Effondrement d’un barrage au Brésil

Vendredi 25 Janvier après-midi, un barrage censé contenir environ 12 millions de m3 de déchets minier s’est rompu dans la région Sud-Est du Brésil. Le bilan s’élève aujourd’hui à 134 morts et 199 toujours disparus. Le président Jair M. Bolsonaro a survolé le matin même les lieux, observant ainsi les zones endommagées pour constater les dégâts causés suite aux d’énormes coulées de boue.

source : UOL noticias

Plusieurs équipes de secours et de pompiers se sont rendues sur place, aidées par des hélicoptères. Au total, environ 200 pompiers de Minas Gerais, 100 pompiers d’autres états du Brésil, plus de 60 militaires et une trentaine de volontaires se sont rendus sur place (sans compter les habitants) afin d’aider aux recherches et aux secours. Plusieurs centres d’aide ont été organisés, recueillant ainsi les familles et habitant des lieux du désastre. Les hôpitaux de Belo Horizonte ont aussi été mis en alerte afin d’être prêts à accueillir les victimes.
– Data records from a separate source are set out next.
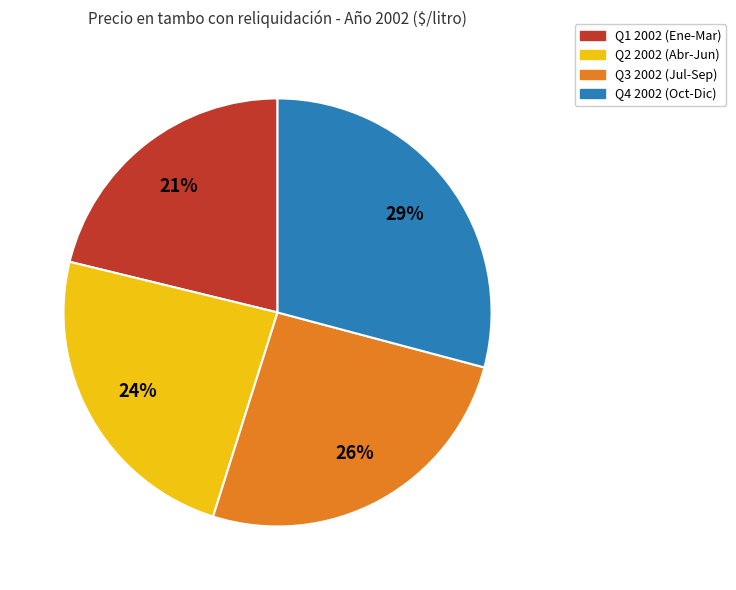

Is it true that Q2 2002 (Abr-Jun) is 12% of the pie?

False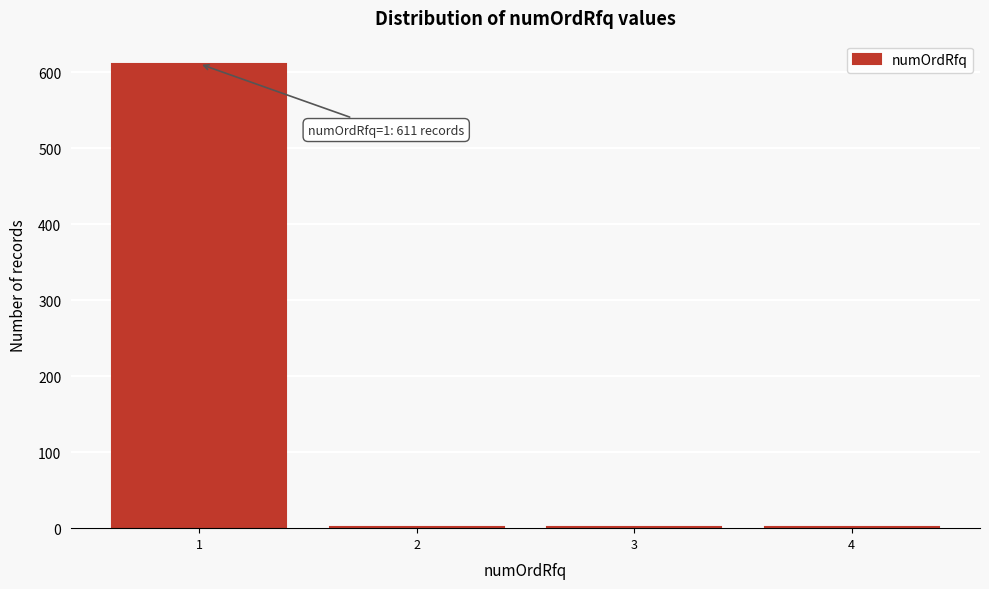

What is the maximum value shown in the chart?

611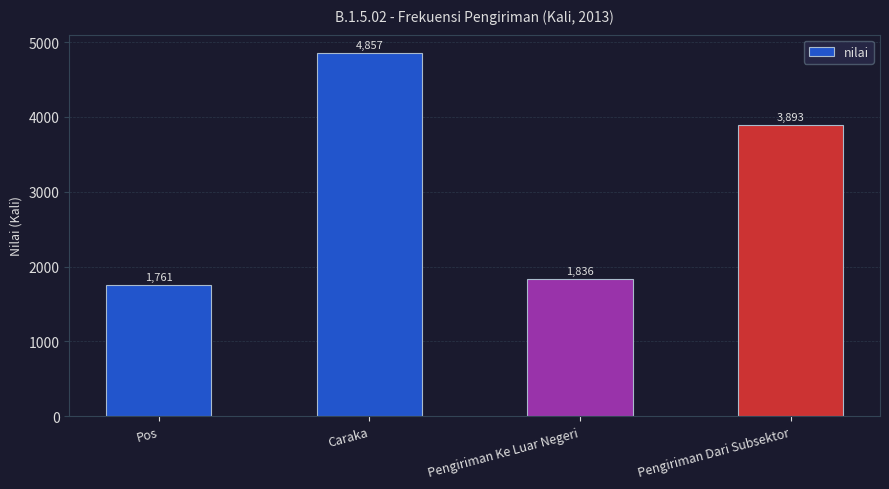

Reading left to right, transcribe all the data shown in this chart.

Pos=1761	Caraka=4857	Pengiriman Ke Luar Negeri=1836	Pengiriman Dari Subsektor=3893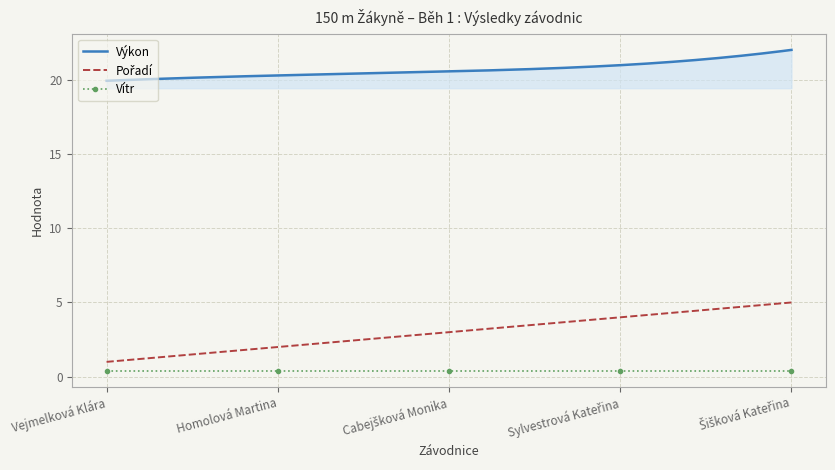

The value of Vítr at Šišková Kateřina is 0.2. True or false?

False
L’accident qui a eu lieu dans l’État de Minas Gerais, et plus précisément à Brumadinho, n’était pas le premier. En effet, trois ans auparavant (2015), un barrage s’était effondré à Mariana et avait causé environ 19 morts. L’entreprise chargé de ces deux barrages est d’ailleurs la même, elle est actuellement menée en justice suite à l’événement de 2015, une des plus grandes tragédies environnementales jamais connu au Brésil.

De nombreuses personnes dénoncent le manque d’attention du gouvernement vis-à-vis de ces accidents, et le manque de sécurité. Les alarmes normalement installées dans les régions susceptibles d’être endommagées n’ont pas sonné, le barrage quant à lui était qualifié comme étant « peu risqué » voir « sans risque » lors de son dernier contrôle, le 22 janvier 2019. Les habitants, sous le choc, dénoncent le manque d’information qui leur a été fourni et mènent encore aujourd’hui des recherches privées aux alentours afin de retrouver les membres de leurs familles.

Aujourd’hui encore, les barrages à proximité suscitent une attention particulière. La justice brésilienne a d’ailleurs décidé d’interdire la production de barrage de type « amont » comme l’était celui de Brumadinho, et de faire arrêter tout activité de la société Vale. De plus celle-ci se retrouve obligée de payer R$ 100 000 reais (soit 23 mille euros) à chaque famille victime de la catastrophe. Les conséquences environnementales en plus des destructions causées par les coulées de boues sont déplorables, les déchets miniers rejetées dans l’eau vont provoquer encore plus de dégâts, notamment pour toutes personnes utilisant les courants d’eau comme ressources primaires.